O Crime do Padre Amaro - Cap. 23: Capítulo 23 Pág. 437 / 478

Ao passar na Ricoça, João Eduardo, como sempre, pôs a passo a égua baia. Mas não viu por trás dos vidros a costumada face pálida sob o lenço escarlate. As portadas da janela estavam meio cerradas; e ao portão, desatrelado com os varões em terra, o cabriolé do doutor Gouveia.

* * *

É que tinha chegado enfim o dial Nessa manhã viera da Ricoça um moço da quinta com um bilhete de Amélia quase ininteligível - Dionísia depressa, a coisa chegou! Trazia ordem também de ir chamar o senhor Gouveia. Amaro foi ele mesmo avisar a Dionísia.

Dias antes, tinha-lhe dito que D. Josefa, a própria D. Josefa, lhe inculcara uma ama - que ele já ajustara, grande mulher, rija como um castanheiro. E agora combinaram rapidamente que nessa noite Amaro se postaria com a ama à portinha do pomar, e Dionísia viria dar-lhe a criança bem atabafada.

- Às nove da noite, Dionísia. E não nos faça esperar! - recomendou-lhe ainda Amaro vendo-a abalar num espalhafato.

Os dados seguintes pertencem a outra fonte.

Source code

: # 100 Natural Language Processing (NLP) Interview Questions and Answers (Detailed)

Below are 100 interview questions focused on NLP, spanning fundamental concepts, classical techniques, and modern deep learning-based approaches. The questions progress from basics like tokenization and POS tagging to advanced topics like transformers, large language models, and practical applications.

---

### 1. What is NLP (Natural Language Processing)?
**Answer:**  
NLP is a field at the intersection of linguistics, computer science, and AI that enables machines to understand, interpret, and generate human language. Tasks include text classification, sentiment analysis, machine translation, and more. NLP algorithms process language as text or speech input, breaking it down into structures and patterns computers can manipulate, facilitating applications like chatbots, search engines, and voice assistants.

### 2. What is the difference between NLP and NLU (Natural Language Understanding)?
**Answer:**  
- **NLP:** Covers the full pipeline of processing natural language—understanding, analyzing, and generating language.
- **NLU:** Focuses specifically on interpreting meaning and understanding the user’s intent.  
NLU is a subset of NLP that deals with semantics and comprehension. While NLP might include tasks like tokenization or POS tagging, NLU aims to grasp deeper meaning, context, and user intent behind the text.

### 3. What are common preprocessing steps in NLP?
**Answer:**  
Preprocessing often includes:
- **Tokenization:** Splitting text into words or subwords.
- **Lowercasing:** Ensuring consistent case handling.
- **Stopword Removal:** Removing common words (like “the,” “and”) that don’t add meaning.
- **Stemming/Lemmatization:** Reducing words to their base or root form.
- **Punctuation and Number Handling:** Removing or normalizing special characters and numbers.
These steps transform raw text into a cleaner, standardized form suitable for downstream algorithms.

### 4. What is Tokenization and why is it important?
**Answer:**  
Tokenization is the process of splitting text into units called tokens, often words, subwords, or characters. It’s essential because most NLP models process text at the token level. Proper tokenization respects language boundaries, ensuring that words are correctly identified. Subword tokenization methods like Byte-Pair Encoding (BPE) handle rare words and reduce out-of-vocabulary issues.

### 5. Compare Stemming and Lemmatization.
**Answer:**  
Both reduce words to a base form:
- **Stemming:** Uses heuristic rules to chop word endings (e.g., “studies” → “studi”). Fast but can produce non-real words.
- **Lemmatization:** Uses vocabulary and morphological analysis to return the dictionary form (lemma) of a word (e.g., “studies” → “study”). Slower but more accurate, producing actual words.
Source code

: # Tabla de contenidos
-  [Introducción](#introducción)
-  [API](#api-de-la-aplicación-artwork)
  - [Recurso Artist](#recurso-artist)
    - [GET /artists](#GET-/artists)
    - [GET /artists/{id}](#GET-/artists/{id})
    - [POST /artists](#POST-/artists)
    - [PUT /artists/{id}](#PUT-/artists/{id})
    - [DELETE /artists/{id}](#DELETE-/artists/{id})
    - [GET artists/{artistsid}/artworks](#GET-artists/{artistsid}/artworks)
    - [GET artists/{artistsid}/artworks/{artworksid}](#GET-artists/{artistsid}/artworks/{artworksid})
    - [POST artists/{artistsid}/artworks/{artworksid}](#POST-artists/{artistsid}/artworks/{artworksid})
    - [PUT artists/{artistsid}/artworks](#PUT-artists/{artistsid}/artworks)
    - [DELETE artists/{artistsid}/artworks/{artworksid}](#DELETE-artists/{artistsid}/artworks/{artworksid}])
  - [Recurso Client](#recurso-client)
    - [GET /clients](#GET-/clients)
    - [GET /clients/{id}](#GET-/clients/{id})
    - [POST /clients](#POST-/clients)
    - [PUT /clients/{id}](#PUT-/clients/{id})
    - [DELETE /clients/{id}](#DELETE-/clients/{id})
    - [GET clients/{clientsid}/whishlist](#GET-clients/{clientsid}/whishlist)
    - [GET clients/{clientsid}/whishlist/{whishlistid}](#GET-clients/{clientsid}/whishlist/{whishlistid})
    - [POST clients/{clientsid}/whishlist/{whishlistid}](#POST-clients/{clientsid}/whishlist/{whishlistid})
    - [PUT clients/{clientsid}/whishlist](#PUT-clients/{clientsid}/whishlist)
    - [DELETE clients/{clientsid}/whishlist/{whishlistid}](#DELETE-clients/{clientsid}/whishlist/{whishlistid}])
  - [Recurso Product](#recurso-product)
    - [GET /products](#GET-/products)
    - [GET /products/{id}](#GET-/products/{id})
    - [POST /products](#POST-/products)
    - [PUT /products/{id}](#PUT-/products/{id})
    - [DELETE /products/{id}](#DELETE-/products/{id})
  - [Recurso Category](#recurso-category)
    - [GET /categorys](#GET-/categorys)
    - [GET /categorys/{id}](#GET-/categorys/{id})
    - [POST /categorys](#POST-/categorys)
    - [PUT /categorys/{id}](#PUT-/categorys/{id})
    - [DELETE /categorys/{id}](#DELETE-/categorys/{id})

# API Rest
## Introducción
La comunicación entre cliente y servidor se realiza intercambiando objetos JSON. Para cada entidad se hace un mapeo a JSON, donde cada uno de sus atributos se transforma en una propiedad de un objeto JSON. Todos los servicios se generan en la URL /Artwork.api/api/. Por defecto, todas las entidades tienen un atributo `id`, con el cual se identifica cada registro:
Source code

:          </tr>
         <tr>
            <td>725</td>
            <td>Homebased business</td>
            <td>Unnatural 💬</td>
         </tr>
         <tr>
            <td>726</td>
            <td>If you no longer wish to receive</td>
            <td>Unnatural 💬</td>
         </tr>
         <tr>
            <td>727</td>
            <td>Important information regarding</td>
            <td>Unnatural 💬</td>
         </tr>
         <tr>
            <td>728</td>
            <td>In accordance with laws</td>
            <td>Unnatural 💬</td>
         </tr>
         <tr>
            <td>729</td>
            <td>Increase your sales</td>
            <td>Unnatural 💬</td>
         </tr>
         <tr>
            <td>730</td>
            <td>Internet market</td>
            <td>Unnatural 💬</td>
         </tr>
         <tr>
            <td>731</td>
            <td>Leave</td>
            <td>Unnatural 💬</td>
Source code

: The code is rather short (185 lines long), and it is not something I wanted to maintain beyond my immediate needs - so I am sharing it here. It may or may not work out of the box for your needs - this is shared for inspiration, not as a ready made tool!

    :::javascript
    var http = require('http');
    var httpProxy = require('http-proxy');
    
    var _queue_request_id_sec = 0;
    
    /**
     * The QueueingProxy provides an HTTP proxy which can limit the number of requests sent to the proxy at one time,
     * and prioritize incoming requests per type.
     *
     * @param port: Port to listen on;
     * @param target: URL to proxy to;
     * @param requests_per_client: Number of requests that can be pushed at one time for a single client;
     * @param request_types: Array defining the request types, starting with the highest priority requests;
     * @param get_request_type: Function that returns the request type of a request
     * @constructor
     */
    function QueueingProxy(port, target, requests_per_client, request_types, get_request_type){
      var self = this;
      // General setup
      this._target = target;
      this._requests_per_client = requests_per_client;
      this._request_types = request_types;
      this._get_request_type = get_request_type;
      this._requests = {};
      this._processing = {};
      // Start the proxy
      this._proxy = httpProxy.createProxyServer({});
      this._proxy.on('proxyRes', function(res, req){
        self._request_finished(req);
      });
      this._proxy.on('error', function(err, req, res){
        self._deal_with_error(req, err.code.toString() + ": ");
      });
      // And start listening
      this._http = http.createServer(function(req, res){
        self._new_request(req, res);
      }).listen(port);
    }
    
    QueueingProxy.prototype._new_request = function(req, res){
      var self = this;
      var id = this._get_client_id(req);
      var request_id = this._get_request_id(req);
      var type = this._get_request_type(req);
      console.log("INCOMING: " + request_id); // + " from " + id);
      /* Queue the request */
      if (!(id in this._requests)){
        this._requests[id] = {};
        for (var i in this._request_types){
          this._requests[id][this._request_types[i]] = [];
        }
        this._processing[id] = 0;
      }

Depois voltou a casa e fechou-se no quarto, face a face com aquela dificuldade que ele sentia como uma coisa viva fixá-lo e interrogá-lo: - Que havia de fazer à criança? Tinha ainda tempo de ir aos Poiais ajustar a outra ama, a boa ama que a Dionísia conhecia; ou podia montar a cavalo e ir à Barrosa falar à Carlota... E ali estava, diante daqueles dois caminhos, hesitando numa agonia. Queria serenar, discutir aquele caso como se fosse um ponto de teologia, pesando-lhe os prós e os contras: mas tinha temerariamente diante de si, em lugar de dois argumentos, duas visões: - a criança a crescer e a viver nos Poiais, ou a criança esganada pela Carlota a um canto da estrada da Barrosa... - E, passeando pelo quarto, suava de angústia, quando no patamar a voz inesperada do Libaninho gritou:

- Abre; parocozinho, que sei que estás em casa!